A disfunção da atividade cerebral na política brasileira de hoje, como diriam os psiquiatras nas descrições sobre transtornos de comportamento, nos deixou na seguinte situação: a exemplo das ofertas de pasta de dente, se você é contra Bolsonaro, leva um Doria de brinde; e se você é contra a esquerda em geral, leva um Bolsonaro no pacote. A diferença, e aí vai uma bela diferença, é que a oferta da pasta de dente é opcional – só leva quem quer. Na política, hoje em dia, tornou-se obrigatória. Ou seja: o cidadão tem de levar um Doria se quiser militar na “resistência” ao bolsonarismo, goste ou não goste, e tem de levar um Bolsonaro se não quiser que o PT, ou coisa parecida, volte a mandar no Brasil.
Não parece justo, mas aí é que está – a vida frequentemente não é justa. Fazer o que? Num mundo mais equilibrado, deveria ser aceitável que o cidadão não gostasse por igual de nenhum deles – já que parece impossível gostar dos dois ao mesmo tempo. Mas o mundo real da política brasileira não é equilibrado. Gente existe de sobra.
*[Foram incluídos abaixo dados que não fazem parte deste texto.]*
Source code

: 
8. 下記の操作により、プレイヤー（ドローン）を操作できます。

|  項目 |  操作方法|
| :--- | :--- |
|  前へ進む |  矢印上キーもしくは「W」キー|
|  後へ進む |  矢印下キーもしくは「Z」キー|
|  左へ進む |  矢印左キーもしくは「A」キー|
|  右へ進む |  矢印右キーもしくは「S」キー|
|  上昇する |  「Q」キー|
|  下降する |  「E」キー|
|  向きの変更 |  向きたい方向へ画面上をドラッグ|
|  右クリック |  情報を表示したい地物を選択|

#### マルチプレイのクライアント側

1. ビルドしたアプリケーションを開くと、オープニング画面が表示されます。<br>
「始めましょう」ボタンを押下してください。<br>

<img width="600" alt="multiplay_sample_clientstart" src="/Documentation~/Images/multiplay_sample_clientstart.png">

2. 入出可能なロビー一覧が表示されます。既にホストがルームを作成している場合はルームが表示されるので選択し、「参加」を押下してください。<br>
O complicado é achar um que valha alguma coisa por si próprio – e não porque é, simplesmente, um antídoto contra o outro, ou a única alternativa considerada viável para evitar o chamado “mal maior”.
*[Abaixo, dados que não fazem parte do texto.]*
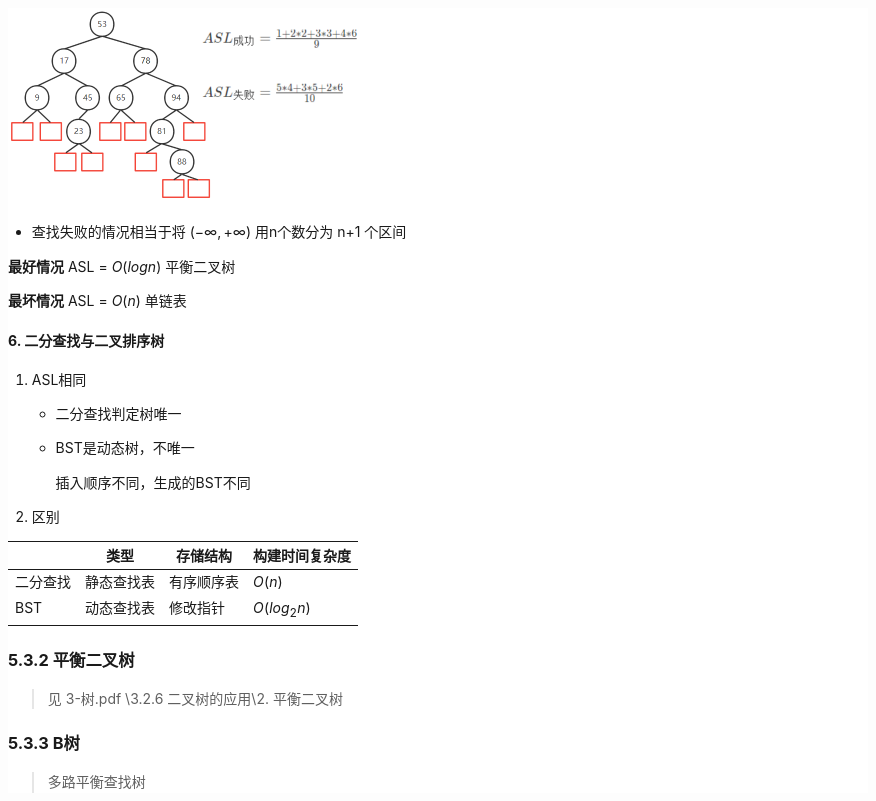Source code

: <img src="5-查找/image-20220130140349529.png" alt="image-20220130140349529" style="zoom:50%;" />

-   查找失败的情况相当于将 $(-\infty,+\infty)$ 用n个数分为 n+1 个区间

**最好情况** ASL = $O(logn)$ 平衡二叉树

**最坏情况** ASL = $O(n)$ 单链表

#### 6. 二分查找与二叉排序树

1.  ASL相同

    -   二分查找判定树唯一

    -   BST是动态树，不唯一

        插入顺序不同，生成的BST不同


<div STYLE="page-break-after: always;"></div>

2.  区别

|          | 类型       | 存储结构   | 构建时间复杂度 |
| -------- | ---------- | ---------- | -------------- |
| 二分查找 | 静态查找表 | 有序顺序表 | $O(n)$         |
| BST      | 动态查找表 | 修改指针   | $O(log_2n)$    |

### 5.3.2 平衡二叉树

>   见 3-树.pdf   \3.2.6 二叉树的应用\2. 平衡二叉树

### 5.3.3 B树

>   多路平衡查找树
O resultado é que não se pode fazer quase nada sem sofrer efeitos colaterais. Por exemplo: se o sujeito faz alguma objeção ao fato de que a “vacina do Doria” até há pouco não tinha sido aprovada em nenhum país-estrela do primeiro mundo, ou mesmo do quarto ou quinto, é imediatamente acusado de ser “gado bolsonarista”. Corrupção nas vendas sem licitação por conta da covid? Violação flagrante dos direitos individuais? Transformação do combate à epidemia em operação de marketing? Doria decreta a volta da “fase vermelha” e vai passar as festas em Miami? Não é mais possível apontar qualquer dessas aberrações sem incidir no delito de bolsonarismo explícito.
Qualquer restrição à alguma coisa feita pelo presidente da República, ao mesmo tempo, é automaticamente acompanhada da seguinte praga: “Então vota no Doria” – ou “no Haddad”, o que, francamente, não alivia nada. Assim fica difícil.